Niman Ranch Farmer Network to Resurface Monarch Highway with $200,000 Commitment to Help Stem 80% Loss of Iconic Pollinator
Des Moines, IA – Niman Ranch, a leader in sustainable agriculture and humane livestock practices, celebrated its 21st Annual Hog Farmer Appreciation Dinner in Des Moines by committing $200,000 to help farmers expand or adopt new sustainable farming practices to protect pollinators, build soil health and preserve water quality. With a theme of resilience, the celebration focused on efforts that promote both economic success for the farmer and ecological sustainability, including an emphasis on monarch butterfly and other pollinator habitat conservation. Niman Ranch has the goal of building the largest network of independent farmers supporting pollinators.
“Sustainability is a foundational value for Niman Ranch and our network of 740 independent family farmers,” said Chris Oliviero, Niman Ranch General Manager. “Our farmers have always led the way in using traditional livestock practices that work in concert with nature and support biodiversity. This new infusion of $200,000 will help Niman Ranch farmers adopt new practices that will help build a more resilient future.” More than 500 gathered in Des Moines including farmers, chefs, Niman Ranch customers and food and agriculture leaders to hear the announcement honoring the farming community.
These resources will go directly to Niman Ranch farmers, who will have the opportunity to apply for funds to expand sustainable agriculture practices that are relevant for their unique farm and land. “Adopting new sustainable farming practices requires time and money, two things farmers often don’t have to spare. We hope that these funds will provide the stability farmers need to make expanded sustainable farming practices possible,” continued Oliviero.
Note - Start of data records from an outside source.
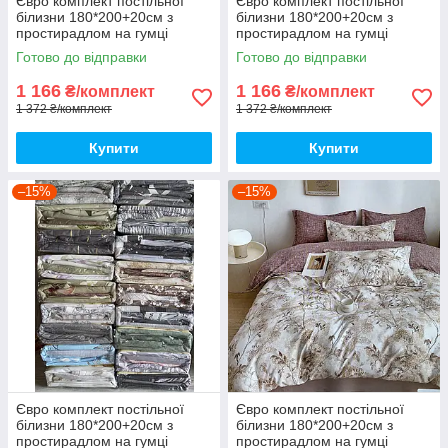
Євро комплект постільної
Євро комплект постільної
білизни 180*200+20см з
білизни 180*200+20см з
простирадлом на гумці
простирадлом на гумці
Постільна білизна з фланелі
Постільна білизна з фланелі
Готово до відправки
Готово до відправки
євро розмір
євро розмір
1 166
1 166
₴/комплект
₴/комплект
1 372 ₴/комплект
1 372 ₴/комплект
Купити
Купити
–15%
–15%
Євро комплект постільної
Євро комплект постільної
білизни 180*200+20см з
білизни 180*200+20см з
простирадлом на гумці
простирадлом на гумці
The new sustainability commitment kicked off with a focus on protecting pollinators, which are increasingly in jeopardy due to habitat loss and other stressors. The iconic eastern monarch butterfly population, which migrates through Iowa and other midwestern states, has experienced an 80% decline over the past two decades. “The decrease in pollinator populations has been dramatic and something I have noticed over the years in Iowa,” said Paul Willis, Niman Ranch founding hog farmer. “As a young man, I remember fields of monarchs during their annual migration, but today that is not the case. This change inspired me to set aside 136 acres of my farmland to grow a prairie of native plants and flowers that provides safe habitat for birds, bees, butterflies and other pollinators. Today this piece of land is abuzz with pollinators and is a legacy I am truly proud of.”